La séquence inaugurale de Parasite, un travelling latéral qui, de la rue, s’en va effleurer le sol d’une cave miteuse, annonce la couleur: ici, on est chez les gens d’en bas, lieu où la quête du wifi demande une certaine souplesse, où les cafards et autres nuisibles pullulent, où un ivrogne s’en va uriner juste à côté de la seule et unique fenêtre. La précarité d’une famille coréenne, loin d’être abattue pour autant, et son espièglerie borderline pour en sortir, caractérisent la situation initiale du film. Quand un ami de Ki Woo (le fils) lui demande de le remplacer pour donner des cours d’anglais à une jeune élève habitant une luxueuse maison des beaux-quartiers, un plan machiavélique germe dans cette maisonnée.

« Toute la subtilité d’un film qui, dans une démarche presque « marivauesque », procède à une constante inversion des positions. »

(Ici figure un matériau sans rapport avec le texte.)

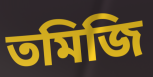
তমিজি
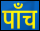
पॉंच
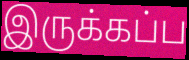
இருக்கப்ப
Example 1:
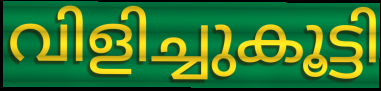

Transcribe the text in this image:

വിളിച്ചുകൂട്ടി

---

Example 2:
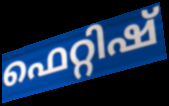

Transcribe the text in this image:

ഫെറ്റിഷ്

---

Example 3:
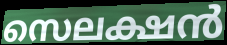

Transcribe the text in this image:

സെലക്ഷൻ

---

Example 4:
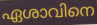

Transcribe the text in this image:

ഏശാവിനെ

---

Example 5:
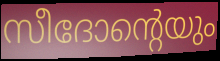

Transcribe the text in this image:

സീദോന്റെയും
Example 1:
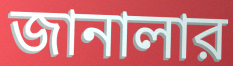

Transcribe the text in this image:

জানালার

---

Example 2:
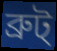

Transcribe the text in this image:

ব্রুট্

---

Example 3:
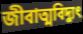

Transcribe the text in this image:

জীবাত্মবিদ্যুৎ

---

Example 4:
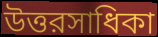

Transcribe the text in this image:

উত্তরসাধিকা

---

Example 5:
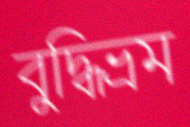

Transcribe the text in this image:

বুদ্ধিভ্রম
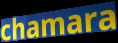
chamara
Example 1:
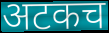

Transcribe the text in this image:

अटकच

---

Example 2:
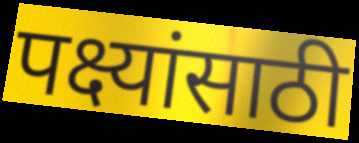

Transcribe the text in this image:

पक्ष्यांसाठी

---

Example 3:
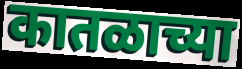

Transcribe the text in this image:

कातळाच्या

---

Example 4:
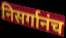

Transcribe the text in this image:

निसर्गानंच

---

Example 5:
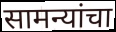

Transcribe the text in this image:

सामन्यांचा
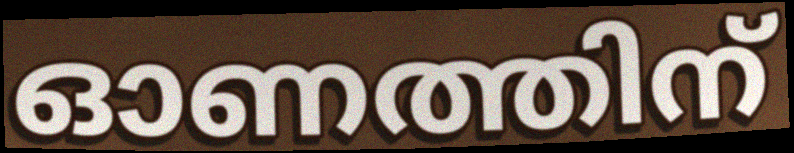
ഓണത്തിന്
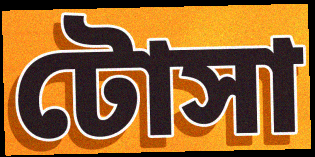
টোসা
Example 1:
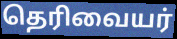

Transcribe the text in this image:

தெரிவையர்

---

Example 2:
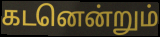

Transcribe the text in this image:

கடனென்றும்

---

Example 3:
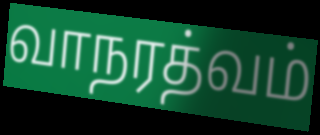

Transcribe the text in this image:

The Host, précédent film de Boon Jong Ho paru en 2006, était déjà empreint des deux thèmes majeurs de la nouvelle oeuvre du cinéaste coréen. Les liens du sang et les inégalités sociales sont toujours au coeur, treize ans plus tard, de son cinéma. Le choix de faire « cohabiter » au sein d’une même maison, deux familles financièrement asymétriques permet d’instaurer un contraste saisissant sans pour autant sombrer dans le misérabilisme. L’humour, très présent, et les stratagèmes moralement discutables de la famille d’en bas ou du sous-sol, évitent un message purement moralisateur qui verrait le spectateur prendre parti. Et c’est précisément toute la subtilité d’un film qui, dans une démarche presque « marivauesque », procède à une constante inversion des positions. Mais dans la société actuelle, ces dernières ne sont-elles pas condamnées à être figées ?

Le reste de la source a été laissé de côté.